• [Data to examine]:
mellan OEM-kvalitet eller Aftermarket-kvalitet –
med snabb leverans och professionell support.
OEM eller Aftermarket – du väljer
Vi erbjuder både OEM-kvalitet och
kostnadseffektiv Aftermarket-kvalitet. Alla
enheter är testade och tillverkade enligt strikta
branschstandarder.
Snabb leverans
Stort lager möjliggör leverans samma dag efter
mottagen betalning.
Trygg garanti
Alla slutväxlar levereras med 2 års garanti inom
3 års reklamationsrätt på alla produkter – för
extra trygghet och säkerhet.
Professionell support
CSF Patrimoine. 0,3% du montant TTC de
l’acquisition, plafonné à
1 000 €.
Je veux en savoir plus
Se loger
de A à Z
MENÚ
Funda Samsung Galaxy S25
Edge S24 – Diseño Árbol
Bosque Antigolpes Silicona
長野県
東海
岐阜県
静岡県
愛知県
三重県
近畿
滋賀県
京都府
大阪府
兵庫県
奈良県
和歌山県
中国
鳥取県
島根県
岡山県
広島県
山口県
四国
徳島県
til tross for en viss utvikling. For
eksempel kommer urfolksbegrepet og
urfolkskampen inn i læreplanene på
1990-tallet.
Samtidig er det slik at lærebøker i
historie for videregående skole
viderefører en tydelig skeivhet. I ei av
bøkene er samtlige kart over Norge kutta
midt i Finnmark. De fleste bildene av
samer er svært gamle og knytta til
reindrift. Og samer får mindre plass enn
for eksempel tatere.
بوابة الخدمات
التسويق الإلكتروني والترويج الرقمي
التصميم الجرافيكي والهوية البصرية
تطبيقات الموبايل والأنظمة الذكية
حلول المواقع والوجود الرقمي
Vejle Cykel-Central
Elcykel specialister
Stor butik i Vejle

• [Exercise prompt]:
In the listing above, locate each line with "Aftermarket" and copy it.

• [Output below]:
mellan OEM-kvalitet eller Aftermarket-kvalitet –
OEM eller Aftermarket – du väljer
kostnadseffektiv Aftermarket-kvalitet. Alla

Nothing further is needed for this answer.